Dans ces moments, on a besoin d’agir simplement, sans se disperser. Le signalement de Sancto vous aide à consigner les faits, factuellement et datés, et à les orienter vers le bon interlocuteur ; les preuves restent conservées, prêtes pour Pharos, la plateforme ou une plainte. Un cadre clair pour avancer étape par étape — Sancto ne remplace ni les forces de l’ordre, ni les dispositifs spécialisés comme le 3018, il vous aide à les solliciter.

FAQ — Chantage à la webcam

Dois-je payer pour que ça s’arrête ? Non, jamais. Payer ne met pas fin au chantage : cela encourage l’auteur à demander davantage. Coupez le contact et signalez.

Vont-ils vraiment diffuser les images ? La menace est souvent répétée sans être suivie d’effet, surtout quand la victime cesse de répondre et de payer. Rien ne garantit l’inverse, mais céder ne vous protège pas.

Dois-je supprimer la conversation et mon compte ? Bloquez l’auteur, mais ne supprimez pas les preuves : elles sont nécessaires au signalement et à la plainte.
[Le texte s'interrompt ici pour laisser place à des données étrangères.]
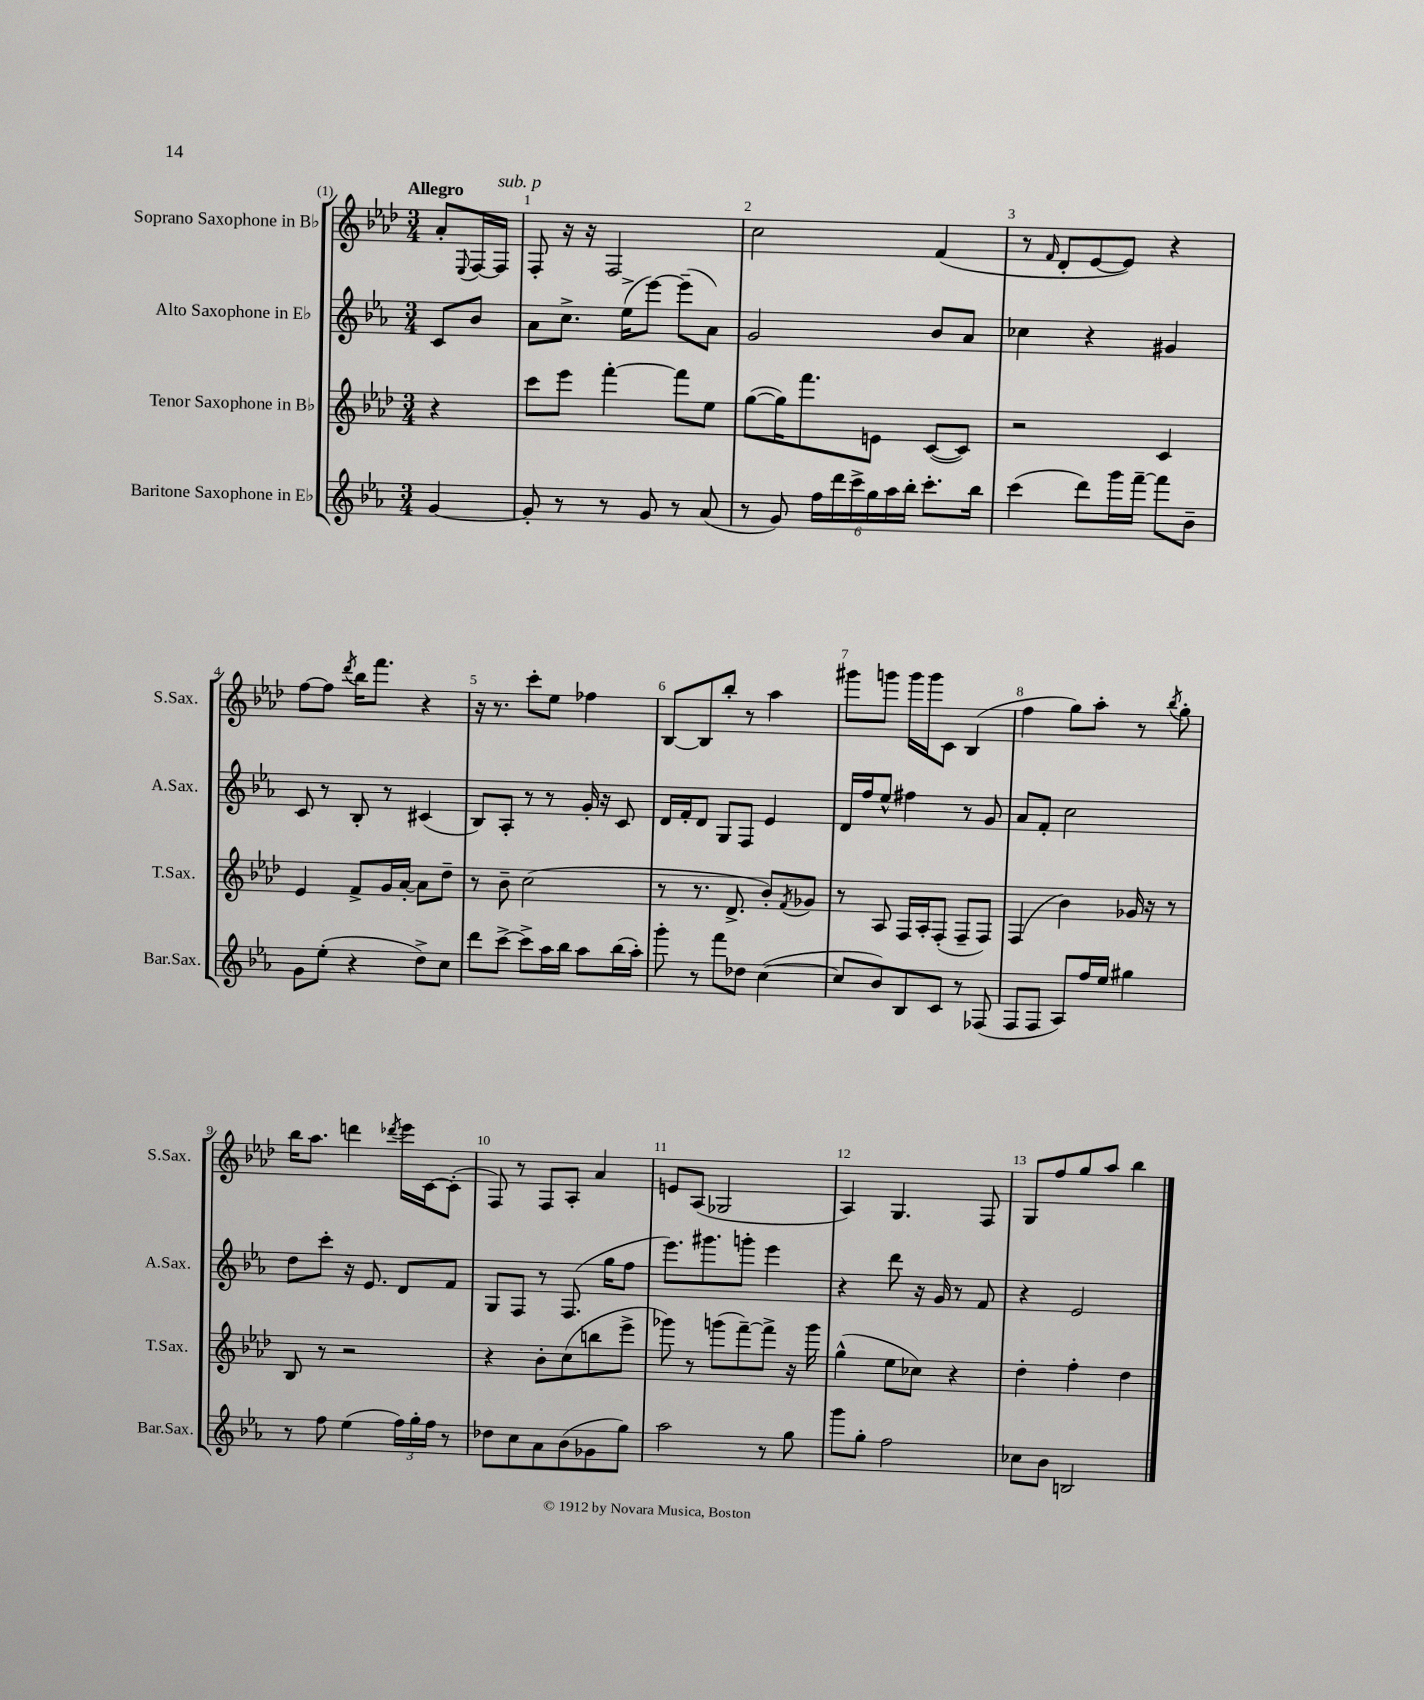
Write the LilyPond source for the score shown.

<<
\new StaffGroup <<
\new Staff = "s0" \with { instrumentName = "Soprano Saxophone in Bb" shortInstrumentName = "S.Sax." } {
    \clef treble \key aes \major \numericTimeSignature \time 3/4 \partial 4 \tempo "Allegro"
    aes'8-. \appoggiatura { ees8 } f16~ f16^\markup { \italic "sub. p" } |
    f8-. r16 r16 f2 |
    c''2 f'4( |
    r8 \grace { f'16 } des'8-. ees'8~ ees'8) r4 |
    f''8~ f''8 \acciaccatura { des'''8 } bes''16 f'''8. r4 |
    r16 r8. c'''8-. ees''8 fes''4 |
    bes8~ bes8 bes''8-. r8 aes''4 |
    gis'''8 g'''8 g'''16 g'''16 c'8 bes4( |
    f''4 g''8) aes''8-. r8 \acciaccatura { bes''8 } g''8-. |
    bes''16 aes''8. d'''4 \acciaccatura { des'''8 } ees'''16 c'16~ c'8-.( |
    f8) r8 f8 aes8-. aes'4 |
    e'8 aes8( ges2 |
    aes4) g4. f8 |
    g8 f''8 g''8 aes''8 bes''4 \bar "|." |
}
\new Staff = "s1" \with { instrumentName = "Alto Saxophone in Eb" shortInstrumentName = "A.Sax." } {
    \clef treble \key ees \major \numericTimeSignature \time 3/4 \partial 4
    c'8 bes'8 |
    aes'8 c''8.-> ees''16->( ees'''8~) ees'''8--( aes'8) |
    g'2 bes'8 aes'8 |
    ces''4 r4 gis'4 |
    c'8 r8 bes8-. r8 cis'4( |
    bes8) aes8-. r8 r8 g'16-. r16 c'8 |
    d'16 f'16-. d'8 g8 f8 ees'4 |
    d'16 f''16 ees''8-^ fis''4 r8 g'8 |
    aes'8 f'8-. c''2 |
    d''8 c'''8-. r16 ees'8. d'8 f'8 |
    g8 f8 r8 f8.( g''16 f''8 |
    ees'''8.) gis'''8. g'''8-. ees'''4 |
    r4 d'''8 r16 g'16 r8 f'8 |
    r4 ees'2 \bar "|." |
}
\new Staff = "s2" \with { instrumentName = "Tenor Saxophone in Bb" shortInstrumentName = "T.Sax." } {
    \clef treble \key aes \major \numericTimeSignature \time 3/4 \partial 4
    r4 |
    c'''8 ees'''8 f'''4~-. f'''8 ees''8 |
    g''8~( g''16) f'''8. e'8 c'8~( c'8) |
    r2 c'4 |
    ees'4 f'8-> g'16 aes'16~-. aes'8 des''8-- |
    r8 bes'8-- c''2( |
    r8 r8. des'8.-> bes'8-.) \acciaccatura { f'8 } ges'8 |
    r8 aes8 f16 aes16-. f8-.( f8-- f8) |
    f4( bes'4) ges'16 r16 r8 |
    bes8 r8 r2 |
    r4 bes'8-. c''8( b''8 ees'''8-> |
    ges'''8) r8 g'''8( f'''8~--) f'''8-> r16 g'''16 |
    g''4-^( ees''8 ces''8) r4 |
    des''4-. f''4-. des''4 \bar "|." |
}
\new Staff = "s3" \with { instrumentName = "Baritone Saxophone in Eb" shortInstrumentName = "Bar.Sax." } {
    \clef treble \key ees \major \numericTimeSignature \time 3/4 \partial 4
    g'4~ |
    g'8-. r8 r8 g'8 r8 aes'8( |
    r8 g'8) \tuplet 6/4 { f''16 d'''16 c'''16-> g''16 aes''16 bes''16-. } c'''8.-. bes''16 |
    c'''4( d'''8) g'''16 f'''16~-- f'''8 bes'8-- |
    g'8 ees''8-.( r4 d''8->) c''8 |
    d'''8 c'''8~-> c'''8-> aes''16 bes''16 aes''8 bes''16( aes''16-.) |
    g'''8-. r8 f'''8 des''8 c''4~( |
    c''8 bes'8) bes8 c'8 r8 fes8( |
    f8 f8 aes8) f''16 ees''16 gis''4 |
    r8 f''8 ees''4( \tuplet 3/2 { f''16) g''16-. f''16 } r8 |
    des''8 c''8 aes'8 bes'8( ges'8 g''8) |
    aes''2 r8 g''8 |
    g'''8 g''8-. f''2 |
    ces''8 bes'8 b2 \bar "|." |
}
>>
>>
\layout { \context { \Score \override BarNumber.break-visibility = ##(#f #t #t) barNumberVisibility = #all-bar-numbers-visible } }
Conservez captures et identifiants.

Mon enfant est concerné : qui contacter ? Le 3018 (violences numériques des jeunes, géré par e-Enfance) aide à faire retirer les contenus et accompagne. Parlez-lui sans le culpabiliser : il est victime.

Où trouver du soutien ? Le 116 006 (aide aux victimes) offre une écoute gratuite et confidentielle. Le 3018 accompagne les jeunes. En cas de danger, appelez le 17.


Aller plus loin avec Sancto

Face à un chantage à la webcam, la sortie passe par trois gestes : ne pas payer, conserver les preuves, signaler. Le signalement de Sancto vous aide à consigner et orienter les faits, en complément de Pharos, du 3018 et des forces de l’ordre. Un soutien existe, et vous n’êtes pas seul.

Informations générales à jour de juillet 2026, sans valeur de conseil juridique individualisé. En cas de danger immédiat, appelez le 17. Pour un jeune, le 3018 ; pour être accompagné, l’aide aux victimes au 116 006.